La Saint-Valentin tolérée
C’est un acquis de la révolution islamique. Tous les jeunes ou presque - filles et garçons, citadins et villageois confondus - vont à l’école, et beaucoup à l’université. L’Iran est un pays jeune. Deux tiers des habitants ont moins de 25 ans. Mais ici, comme ailleurs, le chômage frappe, et le diplôme ne suffit plus à obtenir un emploi. Nima, 23 ans et une licence de génie civile en poche, a ainsi décidé de reprendre ses études après avoir passé un an à chercher un emploi, sans succès.
A l’université de Téhéran, comme dans les autres campus du pays, les filles sont majoritaires. Sanna, 18 ans, est étudiante en droit. En optant pour cette spécialité, elle espère "travailler pour la défense des droits de l’homme et de la femme" et contribuer, de la sorte, au changement dans son pays. Etudiante en architecture, Marzieh, 23 ans, a une mère américaine et un père iranien. Elle a grandi aux Etats-Unis mais elle se sent mieux acceptée en Iran, même si le conservatisme religieux lui pèse parfois. "Je viens d’un pays où personne ne me dit comment je dois m’habiller ni comment je dois être. Je pense que cette situation rend tout le monde malheureux en Iran."
Contre toute attente, le régime tolère la fête de la Saint-Valentin. Peluches, chocolats, cœurs rouges et cartes d’amour s’exposent dans les vitrines des magasins. Dans un restaurant à la mode, un peu caché dans le centre de Téhéran, une soirée spéciale a été organisée pour l’occasion.
Livniz 28 ans et Sarah 25 ans sont de la partie. Ils n’ont rien d’un couple traditionnel. Ils ne sont pas mariés et sortent souvent ensemble le soir, sans chaperon. "Comparé aux premières années de la révolution, lorsque ma mère était jeune et voulait sortir avec des amis, c’est devenu beaucoup plus facile", confie Sarah, ingénieure. Un groupe de jeunes hommes est assis à une table voisine. Eux doivent cacher leur identité, car l’homosexualité reste passible de la peine de mort en Iran.

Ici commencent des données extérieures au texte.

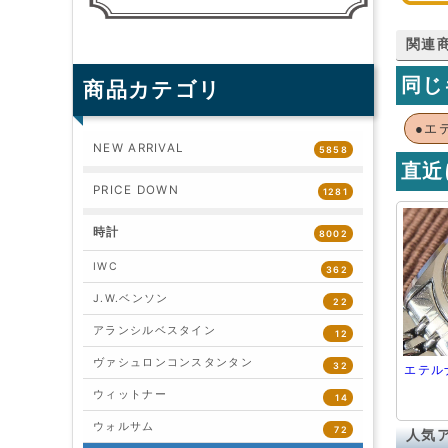
関連
同じ
商品カテゴリ
●エ
NEW ARRIVAL
5858
直近
PRICE DOWN
1281
時計
8002
IWC
362
J.W.ベンソン
22
アランシルベスタイン
12
ヴァシュロンコンスタンタン
32
エテル
ウィットナー
14
ウォルサム
72
人気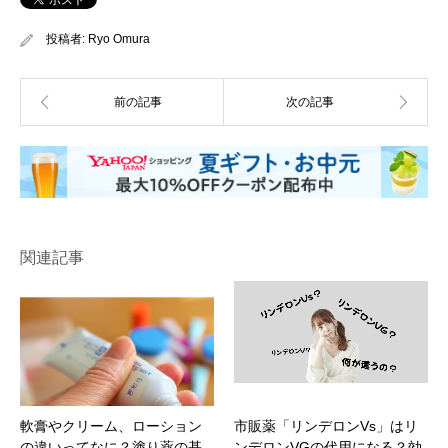
投稿者:
Ryo Omura
関連記事
軟膏やクリーム、ローション
市販薬「リンデロンVs」はリ
の違いってなに？塗り薬の基
ンデロンVGの代用になる？効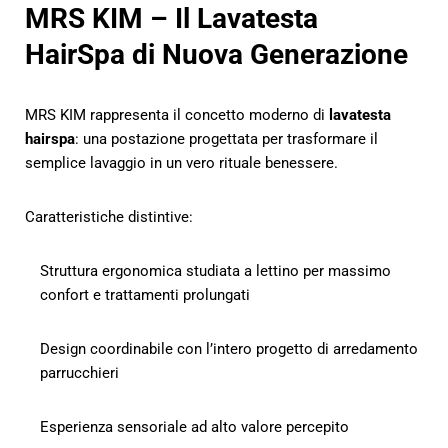
MRS KIM – Il Lavatesta
HairSpa di Nuova Generazione
MRS KIM rappresenta il concetto moderno di
lavatesta
hairspa
: una postazione progettata per trasformare il
semplice lavaggio in un vero rituale benessere.
Caratteristiche distintive:
Struttura ergonomica studiata a lettino per massimo
confort e trattamenti prolungati
Design coordinabile con l’intero progetto di arredamento
parrucchieri
Esperienza sensoriale ad alto valore percepito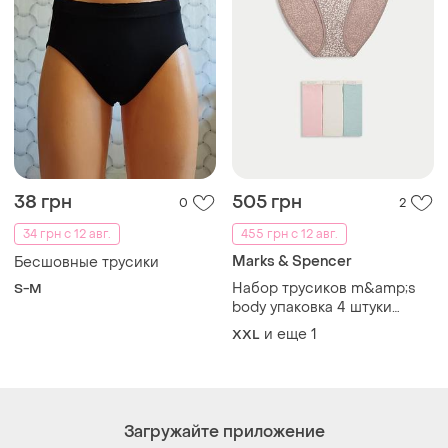
38 грн
505 грн
0
2
34 грн с 12 авг.
455 грн с 12 авг.
Marks & Spencer
Бесшовные трусики
Набор трусиков m&amp;s
S-M
body упаковка 4 штуки
новые хлопок высокие xxl
и еще
1
XXL
3xl
Загружайте приложение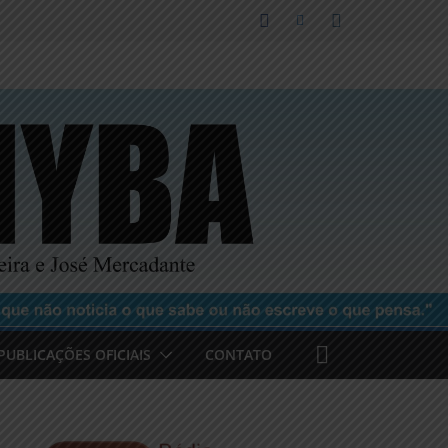
PUBLICAÇÕES OFICIAIS
CONTATO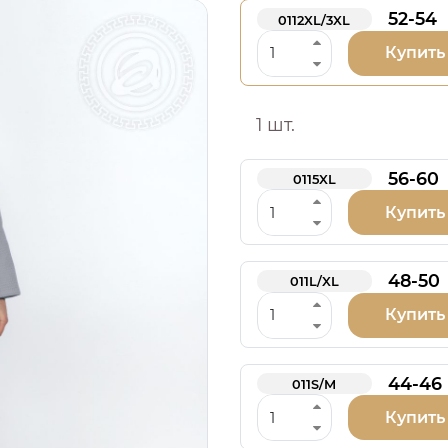
52-54
0112XL/3XL
Купить
1 шт.
56-60
0115XL
Купить
48-50
011L/XL
Купить
44-46
011S/M
Купить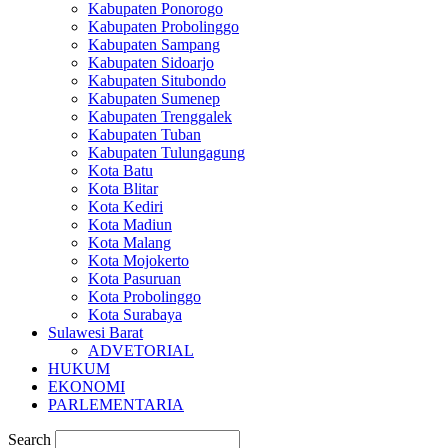
Kabupaten Ponorogo
Kabupaten Probolinggo
Kabupaten Sampang
Kabupaten Sidoarjo
Kabupaten Situbondo
Kabupaten Sumenep
Kabupaten Trenggalek
Kabupaten Tuban
Kabupaten Tulungagung
Kota Batu
Kota Blitar
Kota Kediri
Kota Madiun
Kota Malang
Kota Mojokerto
Kota Pasuruan
Kota Probolinggo
Kota Surabaya
Sulawesi Barat
ADVETORIAL
HUKUM
EKONOMI
PARLEMENTARIA
Search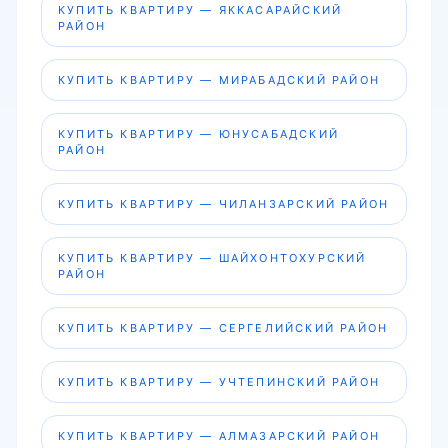
КУПИТЬ КВАРТИРУ — ЯККАСАРАЙСКИЙ
РАЙОН
КУПИТЬ КВАРТИРУ — МИРАБАДСКИЙ РАЙОН
КУПИТЬ КВАРТИРУ — ЮНУСАБАДСКИЙ
РАЙОН
КУПИТЬ КВАРТИРУ — ЧИЛАНЗАРСКИЙ РАЙОН
КУПИТЬ КВАРТИРУ — ШАЙХОНТОХУРСКИЙ
РАЙОН
КУПИТЬ КВАРТИРУ — СЕРГЕЛИЙСКИЙ РАЙОН
КУПИТЬ КВАРТИРУ — УЧТЕПИНСКИЙ РАЙОН
КУПИТЬ КВАРТИРУ — АЛМАЗАРСКИЙ РАЙОН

La campagne, où vit près d’un tiers des Iraniens, est en revanche un bastion conservateur. Dans le village de Gheytanieh, à une centaine de kilomètres de Téhéran, le président Ahmadinejad bénéficie d’un large soutien, comme dans les autres localités rurales. "C’est la deuxième fois qu’il vient nous voir et il fait de nombreux gestes envers l’agriculture", explique Gholam-Reza Abdollahi, fermier. Le président de la République islamique a, de fait, amplement distribué l’argent du pétrole aux fermiers, souvent sous forme de subventions directes.
Vaillante malgré ses 77 ans et de longues années de labeur, Zari Karami insiste pour faire visiter le village… et montrer ce qui reste des maisons de propriétaires terriens. Amorcée par le shah, la réforme agraire a été achevée par la révolution islamique.